V.                Les circonstances de la plainte B

[15]           En août 2002 ou aux environs de cette date, l’intimée a rejeté la demande de promotion du plaignant à un poste de cadre nouvellement créé, celui de directeur adjoint des Finances (niveau FI‑04). Par la suite, le 28 février 2003, le plaignant a déposé la plainte B.

[16]           La Commission a examiné la plainte B et l’a rejetée au motif qu’il n’y avait aucune preuve à l’appui de l’allégation selon laquelle le plaignant avait été victime de représailles pour avoir déposé la plainte A le 26 mai 2000. Au départ, la Commission a refusé de renvoyer la plainte B au Tribunal et elle l’a rejetée.


 

A.                Les représailles

[17]           Selon l’article 14.1 de la LCDP :

Constitue un acte discriminatoire le fait, pour la personne visée par une plainte déposée au titre de la Partie III, ou pour celle qui agit en son nom, d’exercer ou de menacer d’exercer des représailles contre le plaignant ou la victime présumée.

[18]           L’avocat du plaignant a résumé la relation qui existe sur le plan de la preuve entre les plaintes A, B et C, ainsi que la synergie commune :

[traduction] Il ressort clairement d’un examen détaillé de l’ordre dans lequel les trois plaintes ont été déposées que ces dernières se suivent logiquement l’une après l’autre.

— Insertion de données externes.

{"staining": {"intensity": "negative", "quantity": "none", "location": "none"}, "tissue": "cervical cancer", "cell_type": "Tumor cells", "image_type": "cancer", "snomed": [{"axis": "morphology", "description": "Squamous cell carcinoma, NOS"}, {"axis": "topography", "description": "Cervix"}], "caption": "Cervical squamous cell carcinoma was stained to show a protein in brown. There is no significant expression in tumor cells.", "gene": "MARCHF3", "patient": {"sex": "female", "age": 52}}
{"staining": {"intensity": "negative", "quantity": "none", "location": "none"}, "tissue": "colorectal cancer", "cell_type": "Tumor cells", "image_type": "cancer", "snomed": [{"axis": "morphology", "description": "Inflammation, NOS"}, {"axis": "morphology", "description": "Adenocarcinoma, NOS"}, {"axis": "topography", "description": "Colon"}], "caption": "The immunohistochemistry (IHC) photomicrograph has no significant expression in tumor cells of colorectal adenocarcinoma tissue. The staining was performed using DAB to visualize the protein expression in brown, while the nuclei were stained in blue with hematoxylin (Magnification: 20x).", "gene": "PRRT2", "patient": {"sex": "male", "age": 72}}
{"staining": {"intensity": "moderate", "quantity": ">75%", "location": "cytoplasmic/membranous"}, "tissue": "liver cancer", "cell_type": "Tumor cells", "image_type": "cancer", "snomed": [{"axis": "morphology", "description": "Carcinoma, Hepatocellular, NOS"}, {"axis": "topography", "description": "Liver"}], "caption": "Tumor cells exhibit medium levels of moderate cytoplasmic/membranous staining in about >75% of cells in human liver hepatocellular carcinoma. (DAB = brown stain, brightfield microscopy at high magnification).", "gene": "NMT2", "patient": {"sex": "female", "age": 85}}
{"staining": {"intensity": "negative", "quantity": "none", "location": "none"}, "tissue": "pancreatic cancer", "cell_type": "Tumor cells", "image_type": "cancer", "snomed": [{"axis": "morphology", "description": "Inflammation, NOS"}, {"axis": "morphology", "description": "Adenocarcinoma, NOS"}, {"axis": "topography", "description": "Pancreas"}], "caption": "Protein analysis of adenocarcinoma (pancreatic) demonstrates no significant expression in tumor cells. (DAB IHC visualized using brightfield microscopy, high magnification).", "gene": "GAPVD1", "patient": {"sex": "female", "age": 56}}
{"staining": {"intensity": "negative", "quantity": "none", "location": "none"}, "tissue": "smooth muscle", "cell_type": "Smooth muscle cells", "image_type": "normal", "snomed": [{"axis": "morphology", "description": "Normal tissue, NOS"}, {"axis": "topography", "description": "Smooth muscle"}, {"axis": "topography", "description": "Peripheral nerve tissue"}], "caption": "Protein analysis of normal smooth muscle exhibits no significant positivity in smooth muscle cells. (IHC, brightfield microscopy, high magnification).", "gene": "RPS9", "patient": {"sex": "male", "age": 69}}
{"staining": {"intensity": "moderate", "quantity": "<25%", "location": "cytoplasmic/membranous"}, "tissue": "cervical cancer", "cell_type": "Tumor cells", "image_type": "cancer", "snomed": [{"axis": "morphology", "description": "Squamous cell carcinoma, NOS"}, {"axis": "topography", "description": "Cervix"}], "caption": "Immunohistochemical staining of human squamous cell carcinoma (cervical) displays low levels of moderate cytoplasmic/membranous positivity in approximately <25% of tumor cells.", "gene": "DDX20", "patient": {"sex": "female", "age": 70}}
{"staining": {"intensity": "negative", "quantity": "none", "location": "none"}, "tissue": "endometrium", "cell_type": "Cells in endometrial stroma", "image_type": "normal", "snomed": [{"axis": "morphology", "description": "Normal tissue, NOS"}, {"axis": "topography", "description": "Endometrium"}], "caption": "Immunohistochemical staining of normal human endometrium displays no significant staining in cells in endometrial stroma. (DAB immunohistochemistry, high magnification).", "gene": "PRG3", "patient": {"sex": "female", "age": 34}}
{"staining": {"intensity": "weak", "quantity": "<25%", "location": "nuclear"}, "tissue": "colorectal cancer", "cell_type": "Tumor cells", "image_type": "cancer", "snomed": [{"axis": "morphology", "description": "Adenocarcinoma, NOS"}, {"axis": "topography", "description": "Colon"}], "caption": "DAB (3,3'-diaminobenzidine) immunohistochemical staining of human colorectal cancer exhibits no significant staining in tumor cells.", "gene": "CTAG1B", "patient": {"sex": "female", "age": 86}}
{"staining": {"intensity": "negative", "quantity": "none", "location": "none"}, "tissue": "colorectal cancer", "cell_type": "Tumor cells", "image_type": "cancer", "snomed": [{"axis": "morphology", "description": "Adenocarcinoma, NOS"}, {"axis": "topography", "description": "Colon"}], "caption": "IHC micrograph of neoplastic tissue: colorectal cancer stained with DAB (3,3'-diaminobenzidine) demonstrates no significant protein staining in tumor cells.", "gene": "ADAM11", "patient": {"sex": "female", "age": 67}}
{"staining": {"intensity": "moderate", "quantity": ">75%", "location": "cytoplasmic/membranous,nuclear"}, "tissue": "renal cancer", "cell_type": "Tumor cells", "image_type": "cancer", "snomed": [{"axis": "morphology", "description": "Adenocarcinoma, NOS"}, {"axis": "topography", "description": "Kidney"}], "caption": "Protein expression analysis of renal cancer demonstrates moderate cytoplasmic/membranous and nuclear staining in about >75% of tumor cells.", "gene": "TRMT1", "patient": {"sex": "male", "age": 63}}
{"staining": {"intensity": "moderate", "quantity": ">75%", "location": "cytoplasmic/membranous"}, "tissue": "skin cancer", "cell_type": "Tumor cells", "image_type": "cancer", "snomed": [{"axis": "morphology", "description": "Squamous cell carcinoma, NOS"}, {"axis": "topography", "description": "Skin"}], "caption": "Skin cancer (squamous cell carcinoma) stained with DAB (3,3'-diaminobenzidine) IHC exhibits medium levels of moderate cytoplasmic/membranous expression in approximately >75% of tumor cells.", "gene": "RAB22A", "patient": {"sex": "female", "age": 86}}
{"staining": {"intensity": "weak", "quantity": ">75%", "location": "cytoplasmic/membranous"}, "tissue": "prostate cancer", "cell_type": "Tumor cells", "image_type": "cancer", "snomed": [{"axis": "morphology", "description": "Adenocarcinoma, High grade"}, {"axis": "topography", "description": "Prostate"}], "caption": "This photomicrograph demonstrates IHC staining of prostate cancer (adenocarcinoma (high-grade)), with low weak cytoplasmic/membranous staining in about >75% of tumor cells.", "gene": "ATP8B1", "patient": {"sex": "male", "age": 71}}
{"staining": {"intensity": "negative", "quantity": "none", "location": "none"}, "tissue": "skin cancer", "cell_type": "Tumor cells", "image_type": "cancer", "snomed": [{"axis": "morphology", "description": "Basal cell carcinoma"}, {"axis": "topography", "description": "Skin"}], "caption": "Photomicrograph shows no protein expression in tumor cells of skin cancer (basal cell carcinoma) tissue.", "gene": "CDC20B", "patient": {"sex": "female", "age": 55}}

La plainte B est fondée sur la race et, maintenant, des représailles liées à la race. La plainte C est fondée sur des représailles supplémentaires. Les trois plaintes mettent en cause le même lieu de travail et les mêmes personnes, mais elles portent sur des manifestations différentes du problème qu’il mentionne.

La requête de l’employeur sous-entend que M. Leung est un plaignant à répétition, qui ne cesse de remettre sur le tapis les mêmes questions que l’on a rejetées. Il s’agit là d’une description inappropriée de la situation et d’une description que dément un examen détaillé des dates de dépôt ainsi que des allégations formulées dans les trois plaintes.

En fait, le moment des interventions de l’employeur est douteux, et les plaintes de représailles dans les deux cas font suite aux mesures qui ont été prises au lieu de travail, et qui ont été encouragées par le fait que l’enquêteuse a rejeté les plaintes de M. Leung ou en a fait abstraction.

Pour faire valoir sa cause devant le Tribunal, M. Leung doit avoir la possibilité de pouvoir présenter ce qu’il considère être une preuve de l’acte fautif. L’employeur est bien au fait des difficultés qu’aura le plaignant s’il n’est pas autorisé à présenter des éléments de preuve concernant les trois plaintes. Il s’agit là du but réel de la requête de l’employeur : priver M. Leung de la possibilité d’établir le bien-fondé de ses allégations.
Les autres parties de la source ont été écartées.